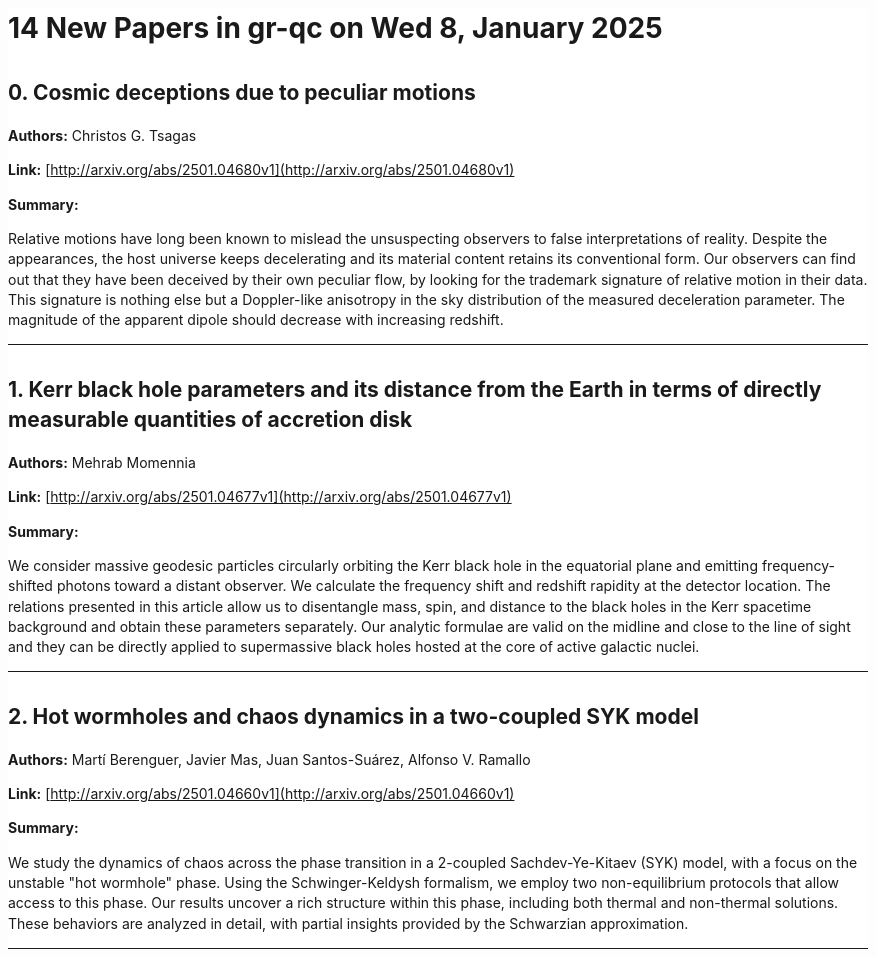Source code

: # 14 New Papers in gr-qc on Wed  8, January 2025

## 0. Cosmic deceptions due to peculiar motions

**Authors:** Christos G. Tsagas

**Link:** [http://arxiv.org/abs/2501.04680v1](http://arxiv.org/abs/2501.04680v1)

**Summary:**

 Relative motions have long been known to mislead the unsuspecting observers to false interpretations of reality. Despite the appearances, the host universe keeps decelerating and its material content retains its conventional form. Our observers can find out that they have been deceived by their own peculiar flow, by looking for the trademark signature of relative motion in their data. This signature is nothing else but a Doppler-like anisotropy in the sky distribution of the measured deceleration parameter. The magnitude of the apparent dipole should decrease with increasing redshift.

---

## 1. Kerr black hole parameters and its distance from the Earth in terms of   directly measurable quantities of accretion disk

**Authors:** Mehrab Momennia

**Link:** [http://arxiv.org/abs/2501.04677v1](http://arxiv.org/abs/2501.04677v1)

**Summary:**

We consider massive geodesic particles circularly orbiting the Kerr black hole in the equatorial plane and emitting frequency-shifted photons toward a distant observer. We calculate the frequency shift and redshift rapidity at the detector location. The relations presented in this article allow us to disentangle mass, spin, and distance to the black holes in the Kerr spacetime background and obtain these parameters separately. Our analytic formulae are valid on the midline and close to the line of sight and they can be directly applied to supermassive black holes hosted at the core of active galactic nuclei.

---

## 2. Hot wormholes and chaos dynamics in a two-coupled SYK model

**Authors:** Martí Berenguer, Javier Mas, Juan Santos-Suárez, Alfonso V. Ramallo

**Link:** [http://arxiv.org/abs/2501.04660v1](http://arxiv.org/abs/2501.04660v1)

**Summary:**

We study the dynamics of chaos across the phase transition in a 2-coupled Sachdev-Ye-Kitaev (SYK) model, with a focus on the unstable "hot wormhole" phase. Using the Schwinger-Keldysh formalism, we employ two non-equilibrium protocols that allow access to this phase. Our results uncover a rich structure within this phase, including both thermal and non-thermal solutions. These behaviors are analyzed in detail, with partial insights provided by the Schwarzian approximation.

---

== Exercise objective ==
Reproduce each line of the items above that contains the string "directly".

== Answer for this exercise ==
## 1. Kerr black hole parameters and its distance from the Earth in terms of   directly measurable quantities of accretion disk
We consider massive geodesic particles circularly orbiting the Kerr black hole in the equatorial plane and emitting frequency-shifted photons toward a distant observer. We calculate the frequency shift and redshift rapidity at the detector location. The relations presented in this article allow us to disentangle mass, spin, and distance to the black holes in the Kerr spacetime background and obtain these parameters separately. Our analytic formulae are valid on the midline and close to the line of sight and they can be directly applied to supermassive black holes hosted at the core of active galactic nuclei.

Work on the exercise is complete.